Congenital heart defects (CHD)s are the most prevalent group of birth defects in the United
States (US). These defects affect about 1% of all births, are a leading cause of infant mortality,
and contribute substantially to healthcare expenditures. With improvements in CHD treatment
leading to improved survival for affected individuals, the federal Patient Protection and
Affordable Care Act (PPACA) authorized the Centers for Disease Control and Prevention (CDC) to establish a national population–based surveillance system to track the epidemiology of CHDs. To date, activities funded by the CDC in response to the PPACA have identified CHD cases via
healthcare encounters listed with CHD codes and ascertained from various data sources. The
current Notice of Funding Opportunity (RFA – DD19 – 1902, Component A) will build upon this prior work by conducting surveillance of individuals aged 1–45 years with CHDs in order to examine the descriptive epidemiology, survival, healthcare utilization, comorbidities, and other outcomes for these individuals. This work will advance population-based, longitudinal surveillance
methodologies for CHDs and also assess survival and identify healthcare encounters and nonhealthcare information for individuals with CHDs over an extended follow–up period. The Iowa Registry for Congenital and Inherited Disorders (IRCID) has been the bona fide agent for
population–based surveillance of congenital and inherited disorders in Iowa for over 35 years.

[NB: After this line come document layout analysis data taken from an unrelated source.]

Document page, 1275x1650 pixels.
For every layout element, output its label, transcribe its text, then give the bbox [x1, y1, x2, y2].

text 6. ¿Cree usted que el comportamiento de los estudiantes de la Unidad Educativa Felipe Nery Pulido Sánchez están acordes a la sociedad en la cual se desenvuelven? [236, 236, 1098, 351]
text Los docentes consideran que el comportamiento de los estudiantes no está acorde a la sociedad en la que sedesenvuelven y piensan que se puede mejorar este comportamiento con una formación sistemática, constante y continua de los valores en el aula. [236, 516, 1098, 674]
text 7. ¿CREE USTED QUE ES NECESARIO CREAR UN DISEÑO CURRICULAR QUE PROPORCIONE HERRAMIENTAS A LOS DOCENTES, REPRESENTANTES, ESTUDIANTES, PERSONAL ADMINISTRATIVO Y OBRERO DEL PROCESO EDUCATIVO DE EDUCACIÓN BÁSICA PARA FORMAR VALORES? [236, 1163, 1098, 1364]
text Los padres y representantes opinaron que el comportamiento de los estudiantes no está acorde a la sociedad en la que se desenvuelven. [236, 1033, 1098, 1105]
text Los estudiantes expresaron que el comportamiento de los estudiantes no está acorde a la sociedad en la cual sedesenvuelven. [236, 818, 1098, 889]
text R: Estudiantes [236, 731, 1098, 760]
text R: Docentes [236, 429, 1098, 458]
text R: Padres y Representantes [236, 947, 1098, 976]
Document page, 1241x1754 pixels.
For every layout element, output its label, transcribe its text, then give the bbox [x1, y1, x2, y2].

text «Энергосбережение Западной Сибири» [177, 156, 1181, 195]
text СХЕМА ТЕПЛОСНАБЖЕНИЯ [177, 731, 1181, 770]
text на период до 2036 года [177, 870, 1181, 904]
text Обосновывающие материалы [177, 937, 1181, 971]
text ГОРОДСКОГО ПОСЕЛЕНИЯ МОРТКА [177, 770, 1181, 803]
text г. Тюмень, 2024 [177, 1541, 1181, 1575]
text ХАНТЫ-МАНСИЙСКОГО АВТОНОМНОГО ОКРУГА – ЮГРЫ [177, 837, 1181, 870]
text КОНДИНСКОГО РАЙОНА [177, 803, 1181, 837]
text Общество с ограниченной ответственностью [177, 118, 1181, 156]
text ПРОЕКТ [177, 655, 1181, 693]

The IRCID, in partnership with the Reproductive Molecular Epidemiology Research and Education Program, has successfully conducted longitudinal surveillance for congenital and inherited disorders for nearly 20 years. Together, our programs are recognized as national experts in population–based, longitudinal surveillance of congenital and inherited disorders for their work with birth defects, muscular dystrophies, and newborn screening disorders and have been highly successful in establishing effective relationships with key clinical and state partners to successfully meet programmatic objectives. The proposed project will use our highly skilled team to conduct population–based, longitudinal surveillance for CHDs using active, multiple source case finding and record abstraction. We propose to work collaboratively with CDC investigators and grant awardees, along with key local partners, to implement standardized surveillance methods and data collection activities for CHDs. To accomplish this, we aim to: 1) build capacity for population–based, longitudinal surveillance of CHDs in Iowa through collaboration with partners and infrastructure improvements; 2) establish a cohort of CHD cases; 3) compile data from all record sources during the eligibility period of January 1, 2008 – December 31, 2017; 4) examine the descriptive epidemiology of CHD cases via analysis of local (Iowa) data and pooled (grant awardee) data; and 5) disseminate data to healthcare providers, partners, policy–makers, and families. Our proposed activities are responsive to the PPACA charge to establish populationbased, longitudinal surveillance for CHDs in the US and facilitate further inquiry into healthcare services used by individuals with CHDs and areas for educational outreach and prevention. Our proposed activities also will guide public health agencies in developing and providing policies and
programs to ensure access to comprehensive healthcare services and link individuals with CHDs
and their families to social services that will improve quality of life.